** BEGIN SUPPLIED DATA **

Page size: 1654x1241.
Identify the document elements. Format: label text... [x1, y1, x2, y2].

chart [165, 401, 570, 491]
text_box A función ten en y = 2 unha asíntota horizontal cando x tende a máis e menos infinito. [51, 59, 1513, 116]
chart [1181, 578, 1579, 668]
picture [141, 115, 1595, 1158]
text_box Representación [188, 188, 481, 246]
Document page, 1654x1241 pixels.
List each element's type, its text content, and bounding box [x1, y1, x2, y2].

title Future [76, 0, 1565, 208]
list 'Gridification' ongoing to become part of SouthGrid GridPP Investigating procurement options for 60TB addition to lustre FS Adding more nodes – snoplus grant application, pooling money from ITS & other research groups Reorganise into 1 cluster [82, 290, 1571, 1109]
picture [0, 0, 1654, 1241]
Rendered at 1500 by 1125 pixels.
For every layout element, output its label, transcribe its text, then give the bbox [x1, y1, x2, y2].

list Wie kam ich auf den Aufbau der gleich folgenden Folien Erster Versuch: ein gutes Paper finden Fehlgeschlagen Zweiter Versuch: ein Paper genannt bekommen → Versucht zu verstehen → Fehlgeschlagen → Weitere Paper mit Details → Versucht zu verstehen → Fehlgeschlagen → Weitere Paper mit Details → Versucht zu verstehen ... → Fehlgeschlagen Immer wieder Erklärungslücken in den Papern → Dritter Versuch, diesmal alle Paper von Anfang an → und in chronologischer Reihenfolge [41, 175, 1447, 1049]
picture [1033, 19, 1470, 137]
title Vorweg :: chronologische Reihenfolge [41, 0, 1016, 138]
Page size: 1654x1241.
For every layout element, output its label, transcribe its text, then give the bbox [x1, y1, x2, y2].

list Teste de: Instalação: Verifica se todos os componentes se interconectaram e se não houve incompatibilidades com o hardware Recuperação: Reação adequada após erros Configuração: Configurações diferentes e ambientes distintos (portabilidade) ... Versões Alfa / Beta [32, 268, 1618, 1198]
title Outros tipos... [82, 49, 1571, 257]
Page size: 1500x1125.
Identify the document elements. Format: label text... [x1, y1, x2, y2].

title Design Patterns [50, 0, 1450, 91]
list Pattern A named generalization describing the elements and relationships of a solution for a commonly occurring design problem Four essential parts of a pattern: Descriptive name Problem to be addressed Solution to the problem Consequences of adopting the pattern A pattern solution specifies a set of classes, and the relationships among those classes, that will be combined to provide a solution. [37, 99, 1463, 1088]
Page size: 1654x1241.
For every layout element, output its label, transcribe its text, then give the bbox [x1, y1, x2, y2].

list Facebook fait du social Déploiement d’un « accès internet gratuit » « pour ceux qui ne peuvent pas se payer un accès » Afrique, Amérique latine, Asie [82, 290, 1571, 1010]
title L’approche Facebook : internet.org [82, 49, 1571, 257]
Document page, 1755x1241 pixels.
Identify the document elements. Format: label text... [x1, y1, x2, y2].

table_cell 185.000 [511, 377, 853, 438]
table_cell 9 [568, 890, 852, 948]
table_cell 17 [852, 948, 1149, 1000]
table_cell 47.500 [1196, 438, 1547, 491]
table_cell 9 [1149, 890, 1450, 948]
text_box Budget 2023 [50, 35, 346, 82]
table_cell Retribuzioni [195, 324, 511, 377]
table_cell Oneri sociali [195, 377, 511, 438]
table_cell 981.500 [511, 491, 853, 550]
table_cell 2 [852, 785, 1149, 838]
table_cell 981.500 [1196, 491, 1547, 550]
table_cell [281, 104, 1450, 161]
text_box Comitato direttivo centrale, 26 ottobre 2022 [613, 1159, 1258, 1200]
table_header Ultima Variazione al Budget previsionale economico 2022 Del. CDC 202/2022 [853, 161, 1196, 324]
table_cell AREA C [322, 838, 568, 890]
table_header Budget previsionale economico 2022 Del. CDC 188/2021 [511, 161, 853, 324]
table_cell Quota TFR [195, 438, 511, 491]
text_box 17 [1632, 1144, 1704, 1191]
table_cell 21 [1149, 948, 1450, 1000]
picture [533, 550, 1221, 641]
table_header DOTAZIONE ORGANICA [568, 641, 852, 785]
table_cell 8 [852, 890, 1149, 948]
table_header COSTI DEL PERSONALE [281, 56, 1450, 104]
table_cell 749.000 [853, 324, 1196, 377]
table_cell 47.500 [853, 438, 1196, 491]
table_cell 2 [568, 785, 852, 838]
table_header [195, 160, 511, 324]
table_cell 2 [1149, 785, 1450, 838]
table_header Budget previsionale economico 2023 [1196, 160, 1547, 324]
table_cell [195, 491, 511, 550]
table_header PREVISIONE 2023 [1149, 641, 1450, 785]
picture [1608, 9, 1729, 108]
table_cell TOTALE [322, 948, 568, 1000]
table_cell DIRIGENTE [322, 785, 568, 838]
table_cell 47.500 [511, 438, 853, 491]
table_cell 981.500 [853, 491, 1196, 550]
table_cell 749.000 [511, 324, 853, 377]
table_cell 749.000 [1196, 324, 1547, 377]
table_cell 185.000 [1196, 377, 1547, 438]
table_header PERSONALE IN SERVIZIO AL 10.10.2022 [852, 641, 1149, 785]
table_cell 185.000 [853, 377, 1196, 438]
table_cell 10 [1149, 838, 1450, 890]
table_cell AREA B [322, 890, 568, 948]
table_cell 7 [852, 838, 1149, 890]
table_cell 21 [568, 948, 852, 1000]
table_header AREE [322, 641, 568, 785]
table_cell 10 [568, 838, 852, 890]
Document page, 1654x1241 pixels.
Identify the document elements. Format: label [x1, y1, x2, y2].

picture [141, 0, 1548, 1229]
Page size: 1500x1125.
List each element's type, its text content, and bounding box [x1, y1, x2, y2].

** END SUPPLIED DATA **

WHAT YOU SHOULD DO |
Format the material above as a JSON list of strings, with one string for each line and no blank lines.

RESULT |
[
  "Page size: 1654x1241.",
  "Identify the document elements. Format: label text... [x1, y1, x2, y2].",
  "chart [165, 401, 570, 491]",
  "text_box A función ten en y = 2 unha asíntota horizontal cando x tende a máis e menos infinito. [51, 59, 1513, 116]",
  "chart [1181, 578, 1579, 668]",
  "picture [141, 115, 1595, 1158]",
  "text_box Representación [188, 188, 481, 246]",
  "Document page, 1654x1241 pixels.",
  "List each element's type, its text content, and bounding box [x1, y1, x2, y2].",
  "title Future [76, 0, 1565, 208]",
  "list 'Gridification' ongoing to become part of SouthGrid GridPP Investigating procurement options for 60TB addition to lustre FS Adding more nodes – snoplus grant application, pooling money from ITS & other research groups Reorganise into 1 cluster [82, 290, 1571, 1109]",
  "picture [0, 0, 1654, 1241]",
  "Rendered at 1500 by 1125 pixels.",
  "For every layout element, output its label, transcribe its text, then give the bbox [x1, y1, x2, y2].",
  "list Wie kam ich auf den Aufbau der gleich folgenden Folien Erster Versuch: ein gutes Paper finden Fehlgeschlagen Zweiter Versuch: ein Paper genannt bekommen → Versucht zu verstehen → Fehlgeschlagen → Weitere Paper mit Details → Versucht zu verstehen → Fehlgeschlagen → Weitere Paper mit Details → Versucht zu verstehen ... → Fehlgeschlagen Immer wieder Erklärungslücken in den Papern → Dritter Versuch, diesmal alle Paper von Anfang an → und in chronologischer Reihenfolge [41, 175, 1447, 1049]",
  "picture [1033, 19, 1470, 137]",
  "title Vorweg :: chronologische Reihenfolge [41, 0, 1016, 138]",
  "Page size: 1654x1241.",
  "For every layout element, output its label, transcribe its text, then give the bbox [x1, y1, x2, y2].",
  "list Teste de: Instalação: Verifica se todos os componentes se interconectaram e se não houve incompatibilidades com o hardware Recuperação: Reação adequada após erros Configuração: Configurações diferentes e ambientes distintos (portabilidade) ... Versões Alfa / Beta [32, 268, 1618, 1198]",
  "title Outros tipos... [82, 49, 1571, 257]",
  "Page size: 1500x1125.",
  "Identify the document elements. Format: label text... [x1, y1, x2, y2].",
  "title Design Patterns [50, 0, 1450, 91]",
  "list Pattern A named generalization describing the elements and relationships of a solution for a commonly occurring design problem Four essential parts of a pattern: Descriptive name Problem to be addressed Solution to the problem Consequences of adopting the pattern A pattern solution specifies a set of classes, and the relationships among those classes, that will be combined to provide a solution. [37, 99, 1463, 1088]",
  "Page size: 1654x1241.",
  "For every layout element, output its label, transcribe its text, then give the bbox [x1, y1, x2, y2].",
  "list Facebook fait du social Déploiement d’un « accès internet gratuit » « pour ceux qui ne peuvent pas se payer un accès » Afrique, Amérique latine, Asie [82, 290, 1571, 1010]",
  "title L’approche Facebook : internet.org [82, 49, 1571, 257]",
  "Document page, 1755x1241 pixels.",
  "Identify the document elements. Format: label text... [x1, y1, x2, y2].",
  "table_cell 185.000 [511, 377, 853, 438]",
  "table_cell 9 [568, 890, 852, 948]",
  "table_cell 17 [852, 948, 1149, 1000]",
  "table_cell 47.500 [1196, 438, 1547, 491]",
  "table_cell 9 [1149, 890, 1450, 948]",
  "text_box Budget 2023 [50, 35, 346, 82]",
  "table_cell Retribuzioni [195, 324, 511, 377]",
  "table_cell Oneri sociali [195, 377, 511, 438]",
  "table_cell 981.500 [511, 491, 853, 550]",
  "table_cell 2 [852, 785, 1149, 838]",
  "table_cell 981.500 [1196, 491, 1547, 550]",
  "table_cell [281, 104, 1450, 161]",
  "text_box Comitato direttivo centrale, 26 ottobre 2022 [613, 1159, 1258, 1200]",
  "table_header Ultima Variazione al Budget previsionale economico 2022 Del. CDC 202/2022 [853, 161, 1196, 324]",
  "table_cell AREA C [322, 838, 568, 890]",
  "table_header Budget previsionale economico 2022 Del. CDC 188/2021 [511, 161, 853, 324]",
  "table_cell Quota TFR [195, 438, 511, 491]",
  "text_box 17 [1632, 1144, 1704, 1191]",
  "table_cell 21 [1149, 948, 1450, 1000]",
  "picture [533, 550, 1221, 641]",
  "table_header DOTAZIONE ORGANICA [568, 641, 852, 785]",
  "table_cell 8 [852, 890, 1149, 948]",
  "table_header COSTI DEL PERSONALE [281, 56, 1450, 104]",
  "table_cell 749.000 [853, 324, 1196, 377]",
  "table_cell 47.500 [853, 438, 1196, 491]",
  "table_cell 2 [568, 785, 852, 838]",
  "table_header [195, 160, 511, 324]",
  "table_cell 2 [1149, 785, 1450, 838]",
  "table_header Budget previsionale economico 2023 [1196, 160, 1547, 324]",
  "table_cell [195, 491, 511, 550]",
  "table_header PREVISIONE 2023 [1149, 641, 1450, 785]",
  "picture [1608, 9, 1729, 108]",
  "table_cell TOTALE [322, 948, 568, 1000]",
  "table_cell DIRIGENTE [322, 785, 568, 838]",
  "table_cell 47.500 [511, 438, 853, 491]",
  "table_cell 981.500 [853, 491, 1196, 550]",
  "table_cell 749.000 [511, 324, 853, 377]",
  "table_cell 749.000 [1196, 324, 1547, 377]",
  "table_cell 185.000 [1196, 377, 1547, 438]",
  "table_header PERSONALE IN SERVIZIO AL 10.10.2022 [852, 641, 1149, 785]",
  "table_cell 185.000 [853, 377, 1196, 438]",
  "table_cell 10 [1149, 838, 1450, 890]",
  "table_cell AREA B [322, 890, 568, 948]",
  "table_cell 7 [852, 838, 1149, 890]",
  "table_cell 21 [568, 948, 852, 1000]",
  "table_header AREE [322, 641, 568, 785]",
  "table_cell 10 [568, 838, 852, 890]",
  "Document page, 1654x1241 pixels.",
  "Identify the document elements. Format: label [x1, y1, x2, y2].",
  "picture [141, 0, 1548, 1229]",
  "Page size: 1500x1125.",
  "List each element's type, its text content, and bounding box [x1, y1, x2, y2]."
]